The Job You Want, the Pay You Deserve, and the Education You Can Afford

Thoughts from a recent Lifetime Income Series podcast, which you can listen to in full at Financial Sense Newshour here or on iTunes here.

Parents and children alike are faced with a number of daunting questions when it comes to higher education. If you’re a parent with a teenager graduating from high school, you may be thinking whether you can afford to help send your child to her future alma mater. Moreover, will she be able to support herself when she graduates? If you’re a high school graduate with the world at your doorstep, you’re likely wondering if all that debt is really worth it and what kind of salary you’ll need to make to pay it all back.

At the end of 2014, the national average for student debt was $30,000 per student. With 70% of college graduates owing an average $28,400, the steep cost of an education has wide-ranging consequences, not just for individuals but for the broader economy as well. Many college graduates are putting off the purchase of their first home. As consumers, their purchasing power is diminished.

If you’re a young person considering a college education, one of the first things you should do is properly position yourself to land a well-paying job after graduating. A liberal arts or sociology degree is not what it used to be, and graduates with this type of degree rarely make enough to service the debt they’ve acquired. The key is to focus on an in-demand career field. Jim Puplava, founder of Financial Sense and Chief Investment Strategist at PFS Group, cites a recent study which concluded that 14 of the top 25 in-demand jobs are in the medical field. Careers in this field range from physician assistant to more specialized roles like sonographer, audiologist and nutritionist. Other careers in the top 25 include IT professionals, market research analysts and industrial engineers. Jim explains that the majority of the top 25 careers are technical or scientific in nature and require a higher education.

Beyond evidence of strong demand for qualified individuals within a chosen field, graduates should consider the expected salary, especially if you’ll be taking on debt. A recent report by CNN claims that the top 100 highest-paying career fields include software architect, videogame developer, hospital administrator, clinical nurse specialist, dentist and pharmacist. Jim breaks it down further, pointing out that the most high-paying careers for women include sales engineer, astronomer and physicist, petroleum engineer, economist and aerospace engineer.

Regarding education itself, prospective college students need to take the time to carefully assess the value vs. costs in attending one college over another. Jim references a list published by Money magazine that cites Stanford University as the #1 college in the U.S. with an average total cost of $280,126. Rounding out the top 5 schools are Babson College, Princeton, California Institute of Technology and Harvard. Unfortunately, even with student aid, the average tuition at these schools tops $100,000. Furthermore, starting salaries for graduates are not necessarily higher than those who graduate from less prestigious schools.

Rather than focusing only on top-rated schools, we recommend consulting a second list, also published by Money magazine: The 50 Best Colleges You Can Actually Get Into. These states schools, which typically boast a higher acceptance rate and more reasonable tuition costs, include Texas A&M ($84,732 average tuition cost), University of Washington, Virginia Polytech Institute and Martin Luther College in Minnesota.

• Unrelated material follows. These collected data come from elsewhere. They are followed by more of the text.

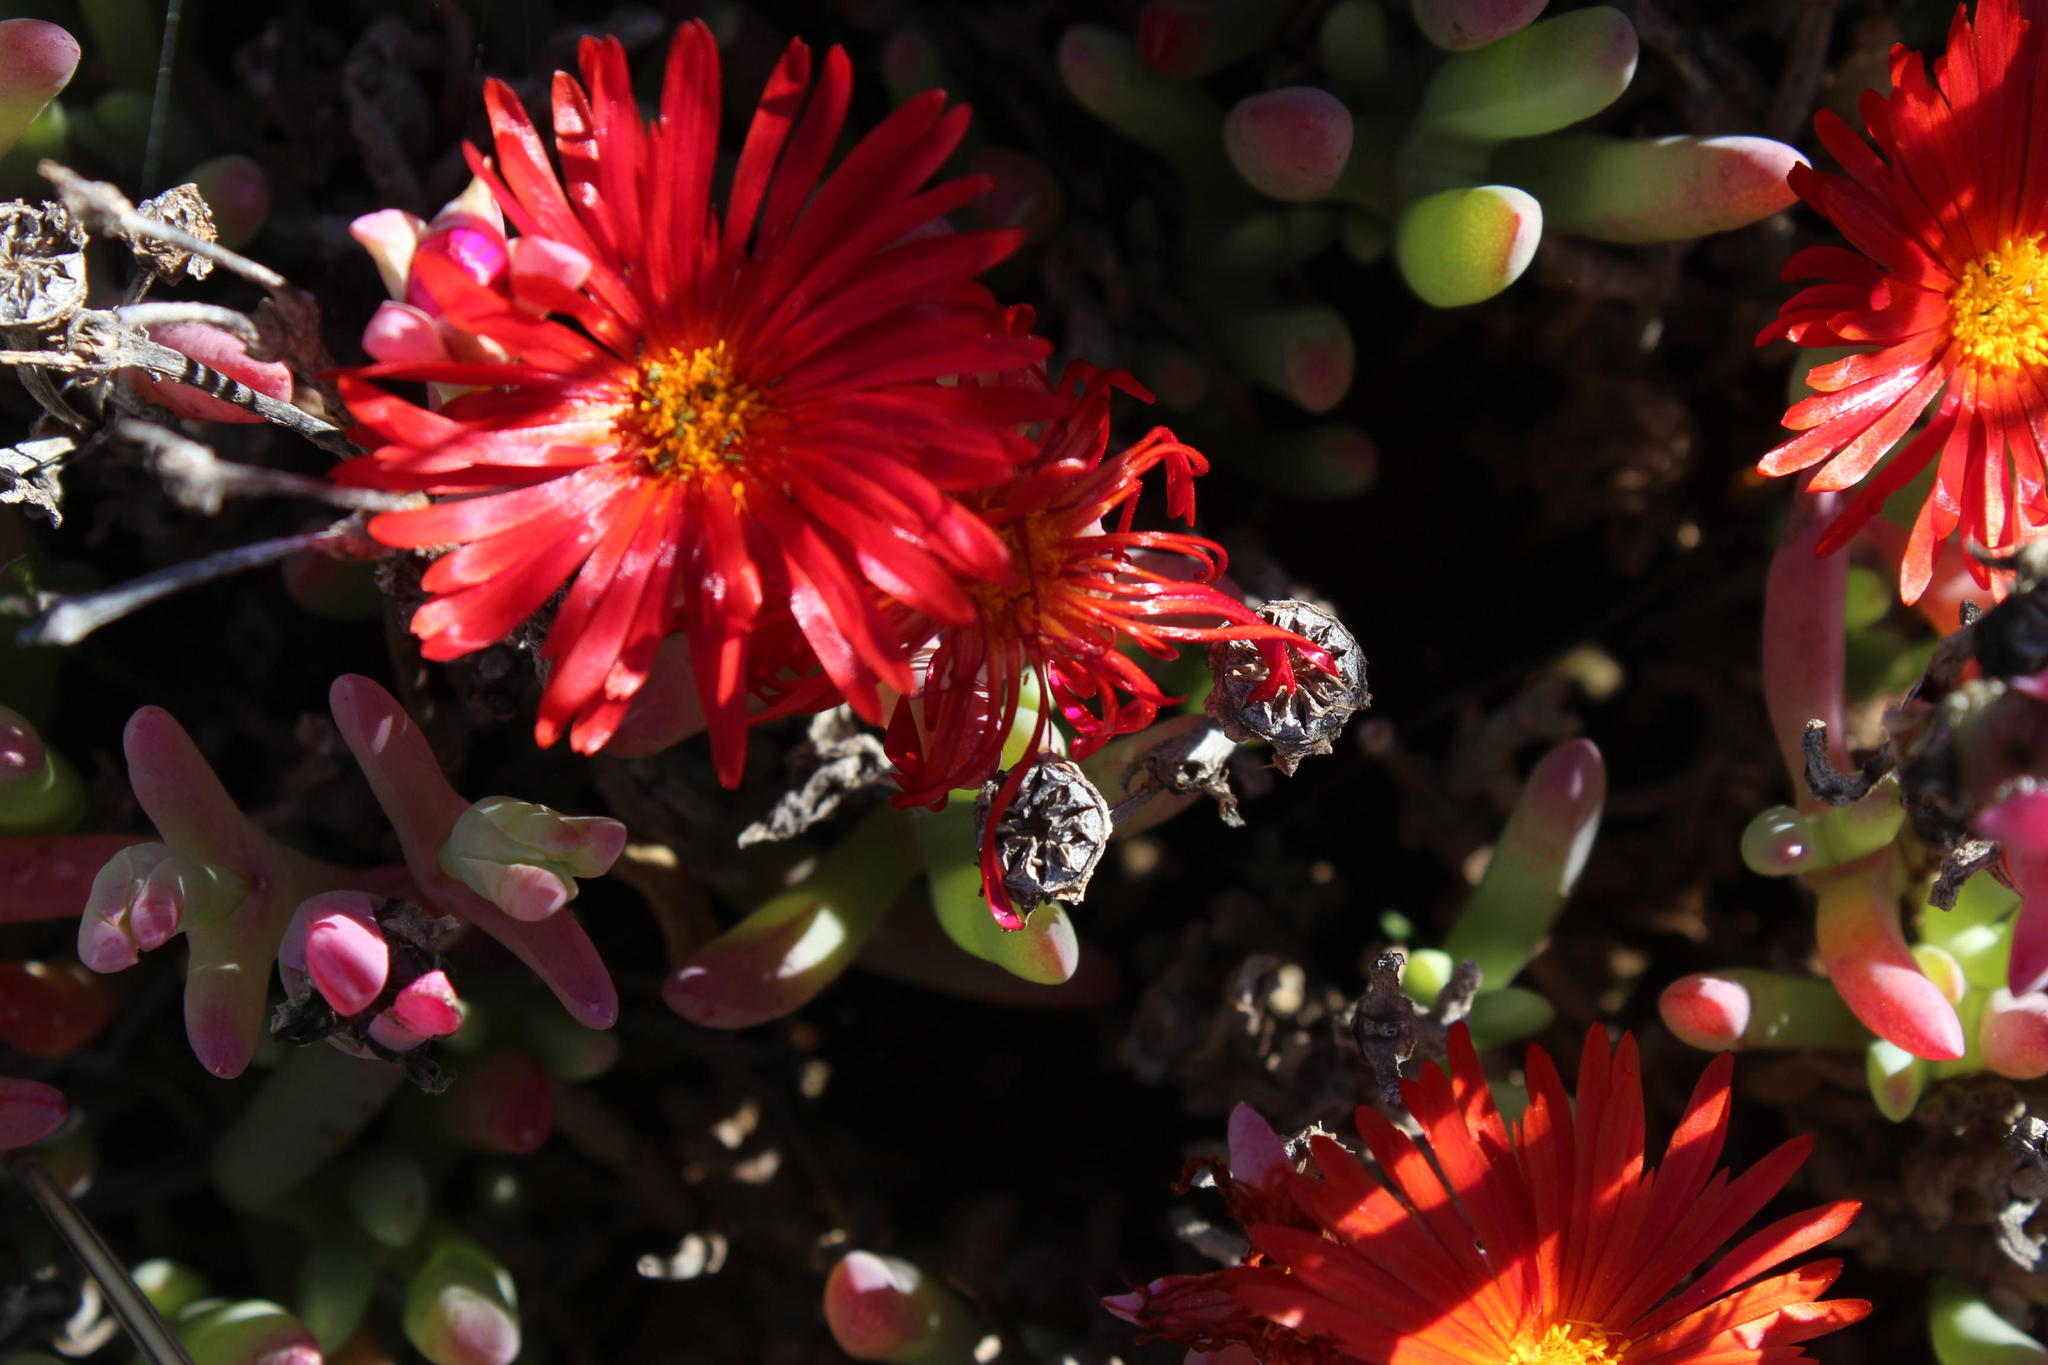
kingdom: Plantae
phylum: Tracheophyta
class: Magnoliopsida
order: Caryophyllales
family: Aizoaceae
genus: Malephora
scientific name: Malephora purpureocrocea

Alternatives should also be considered. Jim is a strong proponent of the “2+2” program, which calls for two years at a junior college and two years at a state school. This limits tuition costs to $40 – 50,000 rather than the $80 – 100,000 often required for direct entry into a four-year program. Other students may benefit from going to work straight out of high school and earning a degree online. This scenario not only helps a student earn valuable work experience but allows him to test the waters of his chosen field and be sure it’s a good fit.

Jim also discusses the case study of a young woman, Jennifer, whose academic achievements gained her entry to a top school with a high price tag. She wanted to become teacher, a career field not known for commanding a high salary. Jennifer’s parents didn’t have the savings to pay for her education and weren’t willing to leverage their house to make it happen; but they were also concerned about the debt she would incur to pay for her education herself. In the end, they convinced Jennifer to stay at home and start with junior college. The case study serves as a good example of parents and a child working together to plot a realistic path on common ground, a solution that we at Financial Sense wholeheartedly endorse.

Also in this podcast was a fascinating discussion with Dr. Jeff Volek, a world-renowned expert in low carbohydrate research and its application to both type-2 diabetics and athletic performance. Dr. Volek is the co-author of The Art and Science of Low Carbohydrate Living. His portion of the above broadcast starts at 34:09.